__Exercise brief__
Rewrite the rows starting with the line containing "Which box has the highest median line?" and running through the end of the rows, changing "median line" to "center line" and leaving everything else as it is. Omit the pictures from your answer.
(Extracted records Opens)
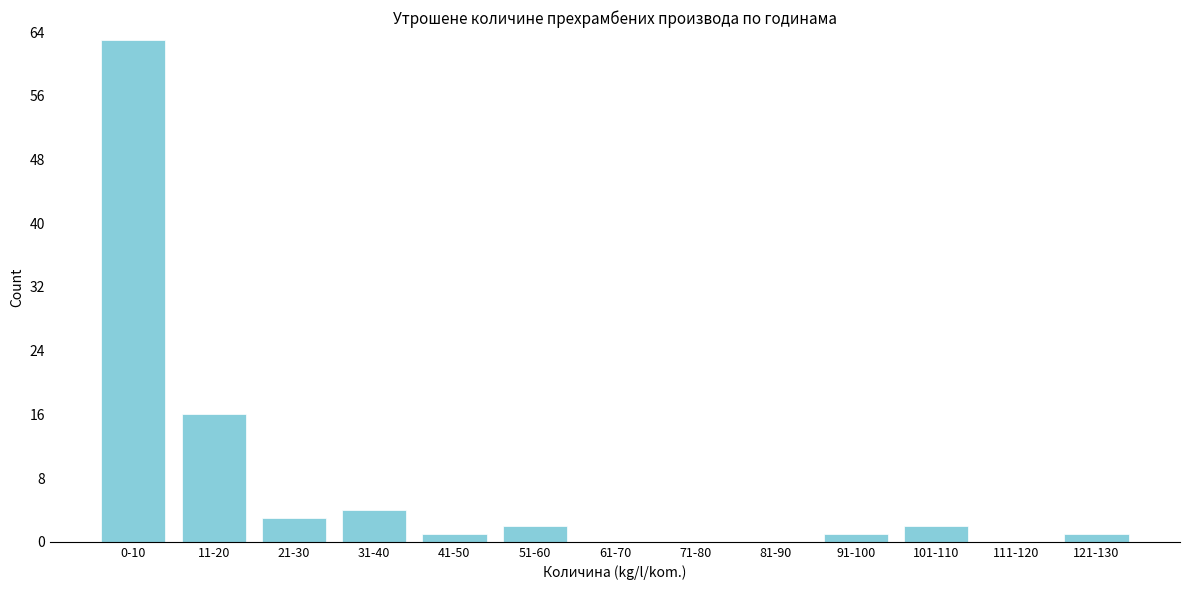

Reading left to right, list all the values displayed in this chart.

0-10=63	11-20=16	21-30=3	31-40=4	41-50=1	51-60=2	61-70=0	71-80=0	81-90=0	91-100=1	101-110=2	111-120=0	121-130=1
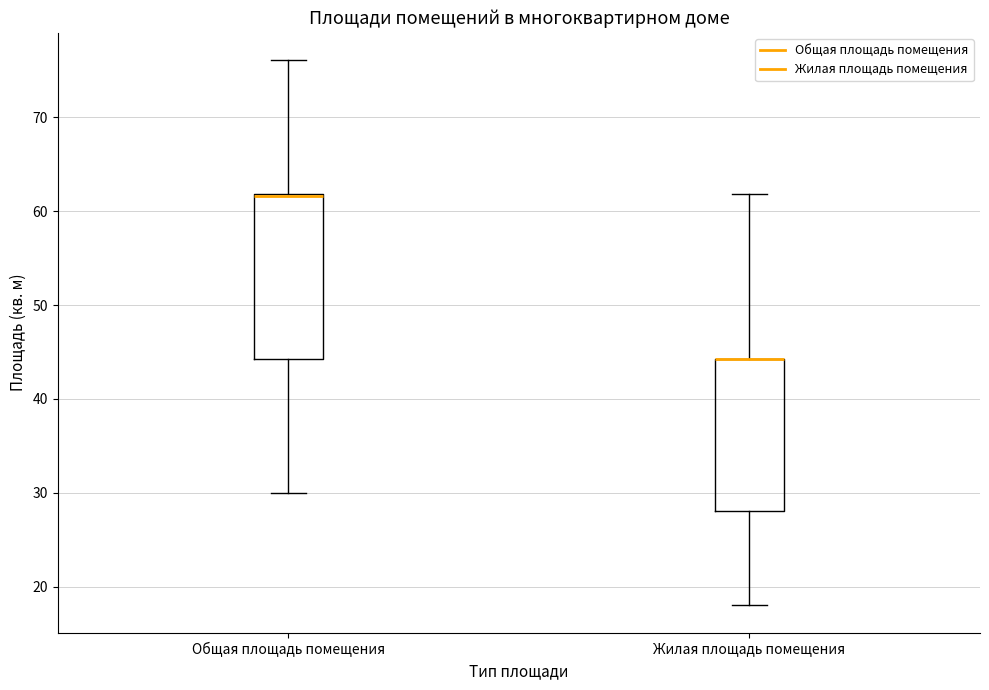

Where is the upper edge of the box for Жилая площадь помещения on the y-axis? The values are not printed on the chart, so give them approximately, as read against the axis.

44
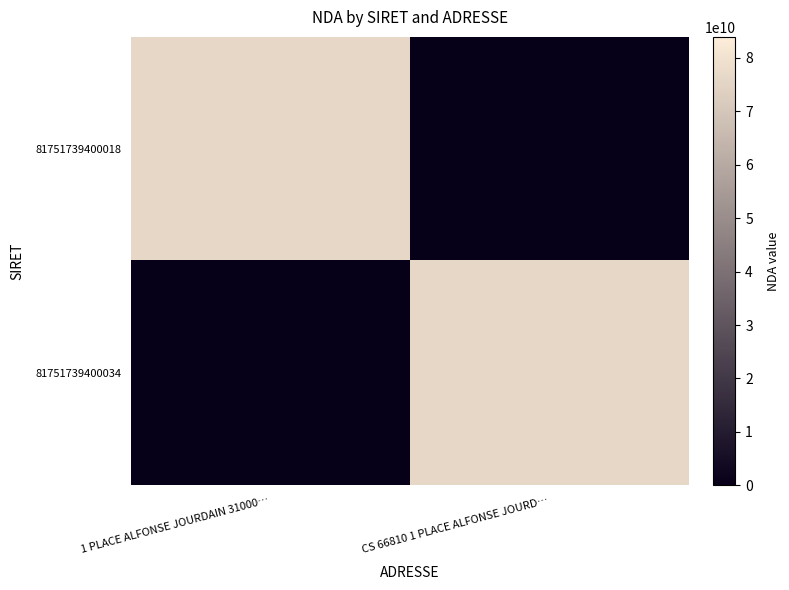

What is the difference between the highest and lowest values at 1 PLACE ALFONSE JOURDAIN 31000…?

76310849231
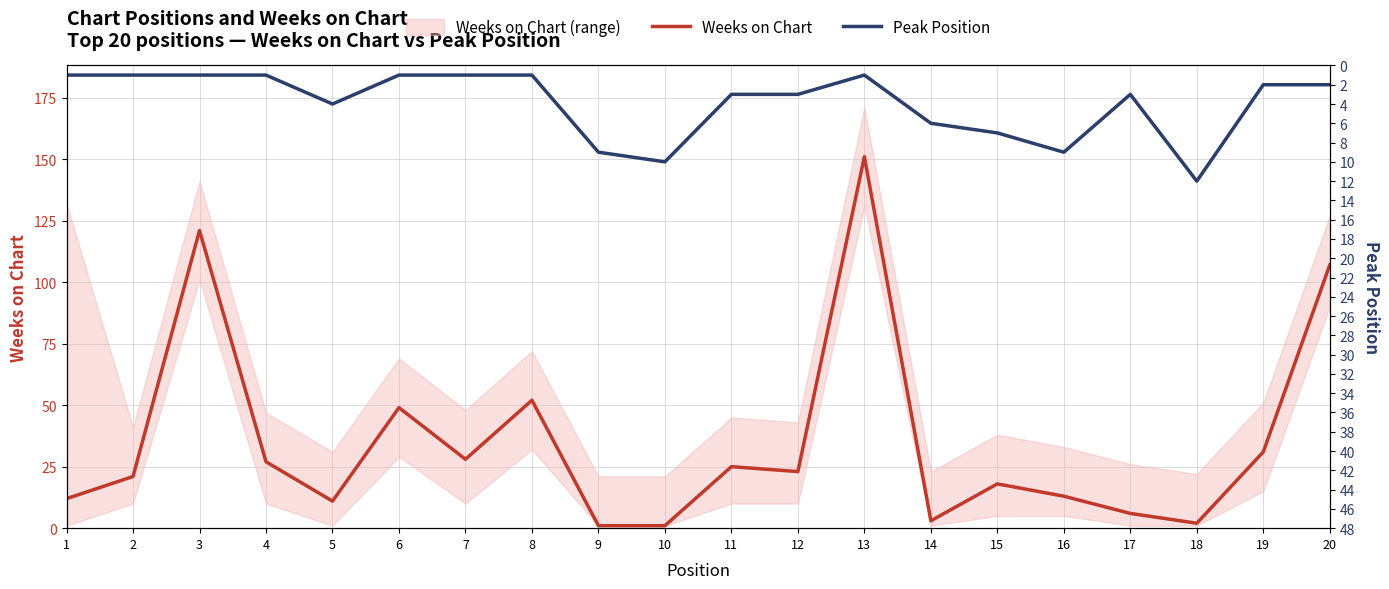

Is the value of Weeks on Chart at 13 greater than the value of Peak Position at 12?

Yes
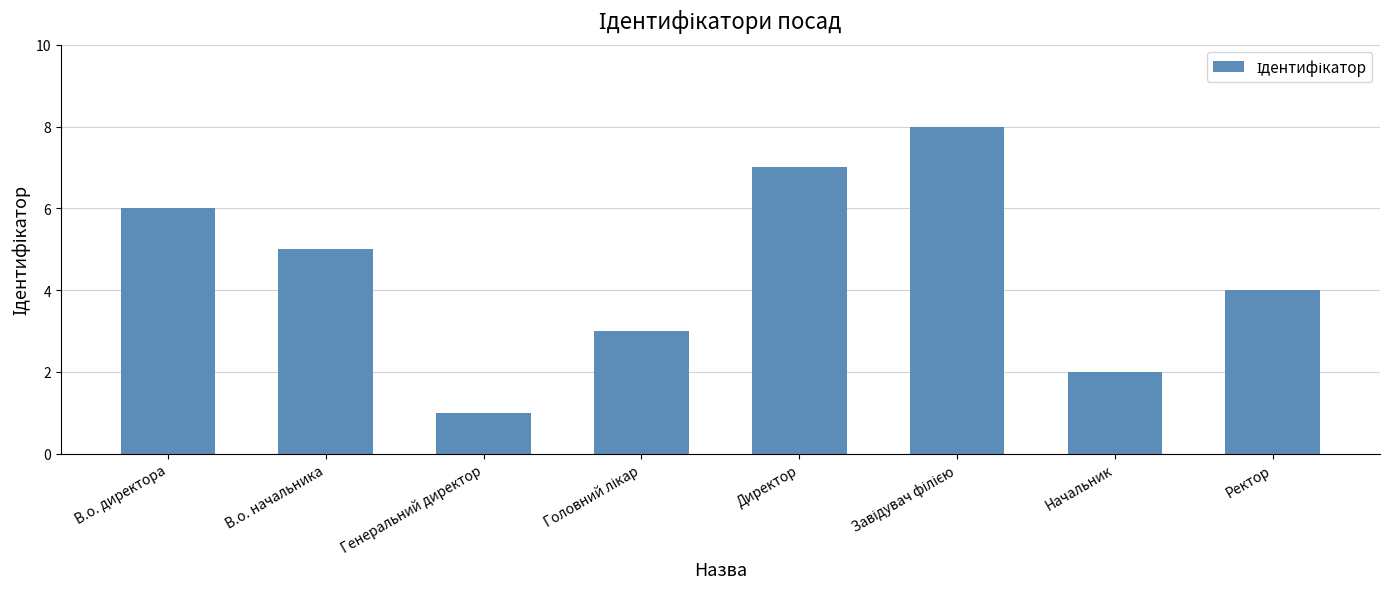

Between Ректор and Генеральний директор, which is larger?

Ректор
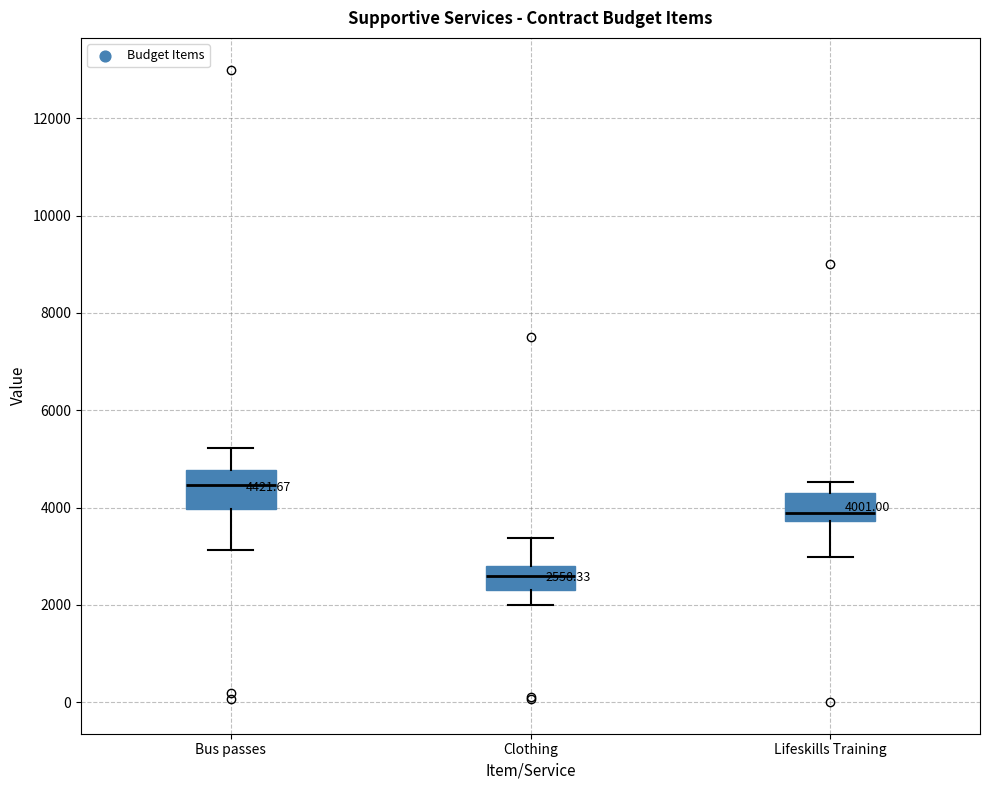

Which box has the highest median line?

Bus passes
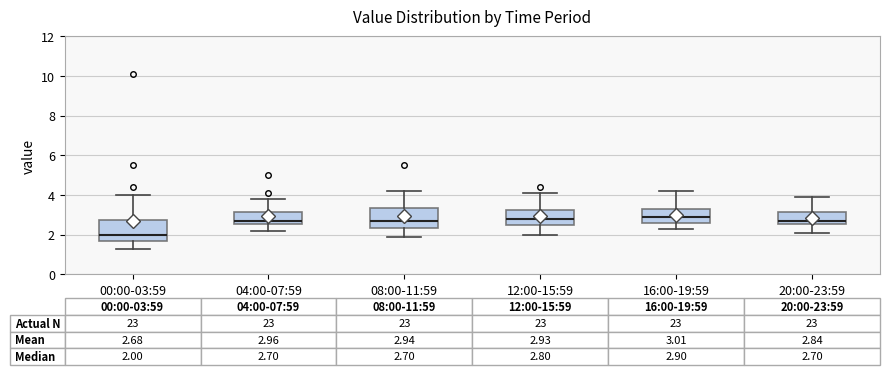

Which box has the lowest median line?

00:00-03:59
(Extracted records Closes)
__Task response__
Which box has the highest center line?

Bus passes

Which box has the lowest center line?

00:00-03:59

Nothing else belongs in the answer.